ISTANBUL: Fatih Macoglu, the popular “Communist Mayor” of a city in eastern Turkiye, is now vying for control of a vibrant and hip Istanbul district along the Asian banks of the Bosphorus.
In 2019, he was elected mayor of Tunceli, a majority Kurdish Alevi city in eastern Anatolia known for being extremely secular and left-leaning.
During his five-year term, he won plaudits for knocking down the doors of his office as a form of transparency.
This time, in the March 31 elections, he is setting his sights on the Kadikoy district of Istanbul, a bastion of the secular opposition Republican People’s Party (CHP).
The charismatic, moustached 55-year-old is standing as a candidate for the Communist Party of Turkiye (TKP), which has no seats in the national parliament.

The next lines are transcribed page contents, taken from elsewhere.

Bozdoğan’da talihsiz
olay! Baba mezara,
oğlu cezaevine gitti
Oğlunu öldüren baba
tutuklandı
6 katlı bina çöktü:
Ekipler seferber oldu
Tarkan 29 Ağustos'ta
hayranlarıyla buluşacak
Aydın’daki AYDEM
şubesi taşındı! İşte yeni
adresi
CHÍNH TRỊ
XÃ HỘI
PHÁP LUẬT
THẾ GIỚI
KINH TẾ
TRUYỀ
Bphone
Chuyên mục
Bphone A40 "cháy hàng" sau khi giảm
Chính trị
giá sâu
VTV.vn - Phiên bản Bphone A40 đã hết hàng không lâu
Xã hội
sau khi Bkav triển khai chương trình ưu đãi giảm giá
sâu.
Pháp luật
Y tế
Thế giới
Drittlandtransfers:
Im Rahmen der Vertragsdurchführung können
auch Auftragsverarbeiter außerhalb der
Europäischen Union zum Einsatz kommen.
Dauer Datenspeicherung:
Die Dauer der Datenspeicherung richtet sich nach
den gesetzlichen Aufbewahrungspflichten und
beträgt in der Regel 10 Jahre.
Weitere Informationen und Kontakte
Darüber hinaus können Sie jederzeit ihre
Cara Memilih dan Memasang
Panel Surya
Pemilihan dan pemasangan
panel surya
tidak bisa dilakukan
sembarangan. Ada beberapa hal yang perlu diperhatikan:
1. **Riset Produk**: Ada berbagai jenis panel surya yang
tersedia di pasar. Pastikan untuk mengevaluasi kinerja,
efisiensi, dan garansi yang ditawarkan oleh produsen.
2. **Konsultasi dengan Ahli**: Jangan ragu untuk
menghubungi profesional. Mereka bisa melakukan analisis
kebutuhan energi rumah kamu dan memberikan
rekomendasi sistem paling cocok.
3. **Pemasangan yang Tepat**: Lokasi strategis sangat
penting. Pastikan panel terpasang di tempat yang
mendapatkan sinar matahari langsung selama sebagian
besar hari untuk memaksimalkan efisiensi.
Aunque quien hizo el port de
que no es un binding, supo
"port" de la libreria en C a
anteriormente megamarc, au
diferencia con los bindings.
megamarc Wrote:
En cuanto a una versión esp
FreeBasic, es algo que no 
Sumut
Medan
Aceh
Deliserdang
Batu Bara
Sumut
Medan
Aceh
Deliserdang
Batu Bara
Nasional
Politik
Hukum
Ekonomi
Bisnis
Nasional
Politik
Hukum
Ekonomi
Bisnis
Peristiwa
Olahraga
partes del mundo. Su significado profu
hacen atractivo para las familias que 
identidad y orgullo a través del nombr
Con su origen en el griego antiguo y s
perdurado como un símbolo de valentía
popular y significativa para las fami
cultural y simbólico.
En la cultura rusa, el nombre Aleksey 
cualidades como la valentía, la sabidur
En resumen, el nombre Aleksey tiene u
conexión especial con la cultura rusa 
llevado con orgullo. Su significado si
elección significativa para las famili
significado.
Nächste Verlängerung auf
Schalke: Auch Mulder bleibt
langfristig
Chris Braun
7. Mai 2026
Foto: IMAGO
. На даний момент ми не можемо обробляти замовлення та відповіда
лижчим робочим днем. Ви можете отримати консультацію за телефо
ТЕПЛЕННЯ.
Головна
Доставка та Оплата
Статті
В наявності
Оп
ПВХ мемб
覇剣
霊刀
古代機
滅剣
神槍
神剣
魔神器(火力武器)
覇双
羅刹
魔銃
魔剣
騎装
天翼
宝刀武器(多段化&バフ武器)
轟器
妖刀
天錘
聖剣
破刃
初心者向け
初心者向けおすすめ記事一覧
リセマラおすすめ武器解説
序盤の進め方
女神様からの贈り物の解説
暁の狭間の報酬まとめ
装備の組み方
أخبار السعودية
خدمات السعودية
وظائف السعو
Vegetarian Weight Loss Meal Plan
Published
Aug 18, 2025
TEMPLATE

In an interview with AFP during his election campaign in Kadikoy, Macoglu said his experience as mayor proved good governance was possible. “The world is getting worse and I believe the Socialists can reverse this trend,” he said.
“Socialists are competent to rule this country and this world.”
In 2019, Macoglu became the first Communist mayor of Tunceli, a city that was formerly known as Dersim and that has a turbulent history.
He took over a city council that had been run by the pro-Kurdish HDP party — until it was handed to a government-appointed trustee in the wake of a failed coup in 2016 that aimed to topple long-standing President Recep Tayyip Erdogan.
Macoglu refused to use his official car and posted his council’s finances on a banner hanging on the front of his office building to show people how he spent their money.
He opened a cooperative to promote organic honey and chickpeas, whose sales funded university students from poor families, and provided free transport for students.
“I closely followed Macoglu’s successful practices. I was impressed by his honest approach to politics,” said Sevgi Celik, a 42-year-old resident of Kadikoy.